ACTIVITY 1 => Put everything in the listing from the line containing "True or false: Edge" down to the line containing "250 to 265: 200" into a numbered list, skipping blank lines and leaving out the pictures.

SOURCE PASSAGE =>
------------------------------

Include high-intensity workouts. Kobishop recommends incorporating at least two high-intensity workouts a week into your regimen. These usually include at least one interval/speed session (fast intervals interspersed with a jogging rest in between) and one tempo workout, where you run an increasingly longer distance at about 10 to 20 seconds above your predicted “race pace.” High-intensity training will maximize the activation of both your slow-twitch and intermediate muscle fibers, improving your aerobic threshold, she says.

Don’t forget your core. Cross training, which should include core, plyometrics, and some light strength/weight training, should be done on the same day as, but following, your speed workouts, says Kobishop. Runners require a lot of core strength, so this area should not be ignored, she warns.

Train in the gear you’ll be using. Kobishop’s rule of thumb is to make sure you’ve trained many times in the gear that you’ll be running in the day of the event, whether it’s the shoes, shorts, hat, or water belt. Race day is NOT the day to try new things, she says.

Taper before the big day. Tapering usually begins a couple of weeks prior to the race, with the mileage depending upon the length of the event. The last long run before a half marathon (about a week out) should be around 8 miles, whereas for a full it should be about 15, according to Kobishop. The longest runs should be the full distance for a half marathon, and about 22 miles for the full, she says. Kobishop also recommends doing a few easy runs the week prior to the event but taking the last two days completely off.

Remember the essentials. Kobishop’s list of “must-have” gear includes a water belt, a professionally fitted pair of running shoes, Body Glide (to prevent chafing), and energy gels, which you should experiment with during training runs to make sure you can digest them properly. Comfortable layers are also key—dress as if the weather is 20 degrees warmer than it actually is, Kobishop says.

Stay focused. Make sure that you have a plan and enough time to train, recommends Kobishop. Consider joining a running group, where you’ll be training with others who are going through the same things you are. Motivate yourself with the promise of a gift you’ll receive when you achieve your goal. And if you need more help staying on track, consider hiring a trainer, who can be a great motivator, says Kobishop.

------------------------------

GIVEN INFORMATION =>
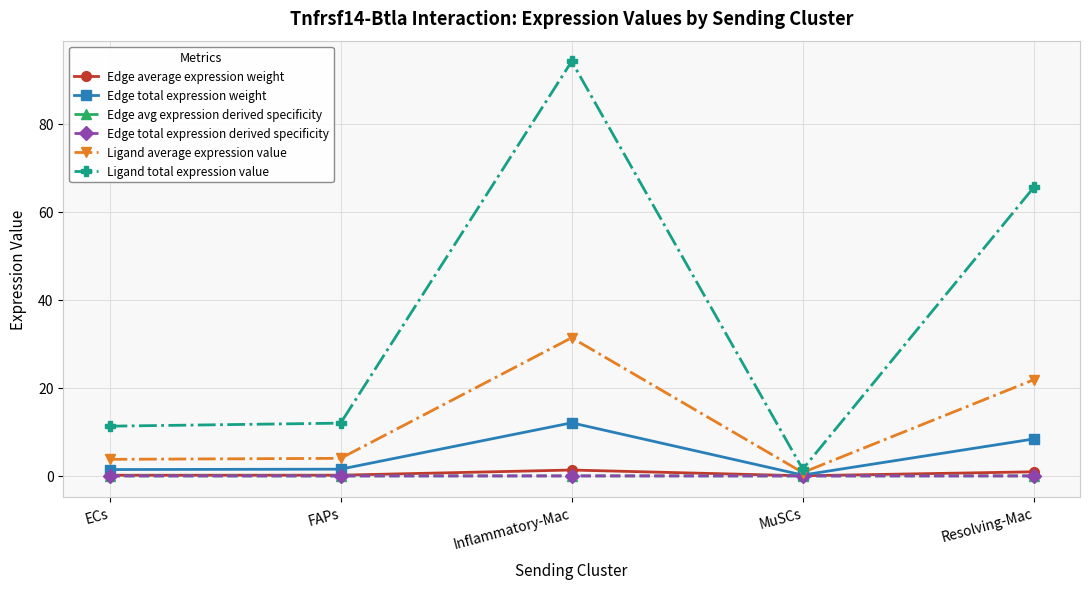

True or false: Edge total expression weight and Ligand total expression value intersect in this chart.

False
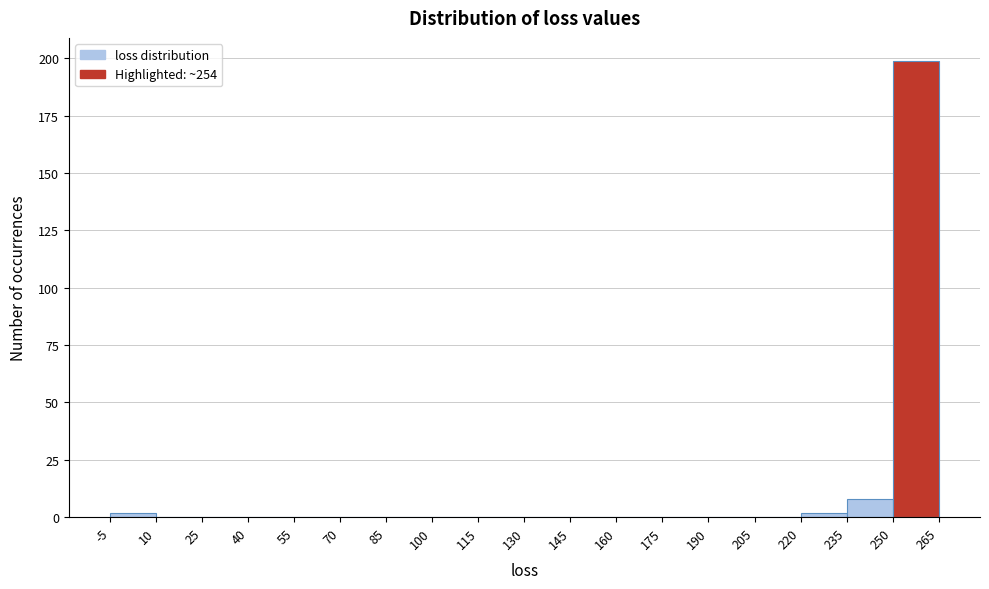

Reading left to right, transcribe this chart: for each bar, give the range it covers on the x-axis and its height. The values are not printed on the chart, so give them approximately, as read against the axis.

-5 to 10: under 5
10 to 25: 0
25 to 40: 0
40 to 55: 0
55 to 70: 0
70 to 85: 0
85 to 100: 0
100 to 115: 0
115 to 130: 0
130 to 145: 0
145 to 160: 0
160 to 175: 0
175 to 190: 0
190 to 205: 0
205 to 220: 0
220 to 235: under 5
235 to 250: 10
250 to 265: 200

------------------------------

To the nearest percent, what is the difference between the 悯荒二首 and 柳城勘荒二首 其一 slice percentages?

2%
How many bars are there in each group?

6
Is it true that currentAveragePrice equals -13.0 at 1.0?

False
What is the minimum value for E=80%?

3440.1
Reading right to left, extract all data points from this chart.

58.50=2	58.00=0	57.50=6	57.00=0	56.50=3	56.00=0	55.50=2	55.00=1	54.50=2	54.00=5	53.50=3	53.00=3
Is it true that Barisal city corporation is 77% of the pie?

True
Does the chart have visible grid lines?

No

------------------------------

ACTIVITY 2 => According to the running training passage, about how long should the last long run before a half marathon be?

TASK SOLUTION 1 =>
1. True or false: Edge total expression weight and Ligand total expression value intersect in this chart.
2. False
3. Reading left to right, transcribe this chart: for each bar, give the range it covers on the x-axis and its height. The values are not printed on the chart, so give them approximately, as read against the axis.
4. -5 to 10: under 5
5. 10 to 25: 0
6. 25 to 40: 0
7. 40 to 55: 0
8. 55 to 70: 0
9. 70 to 85: 0
10. 85 to 100: 0
11. 100 to 115: 0
12. 115 to 130: 0
13. 130 to 145: 0
14. 145 to 160: 0
15. 160 to 175: 0
16. 175 to 190: 0
17. 190 to 205: 0
18. 205 to 220: 0
19. 220 to 235: under 5
20. 235 to 250: 10
21. 250 to 265: 200

TASK SOLUTION 2 => Around 8 miles.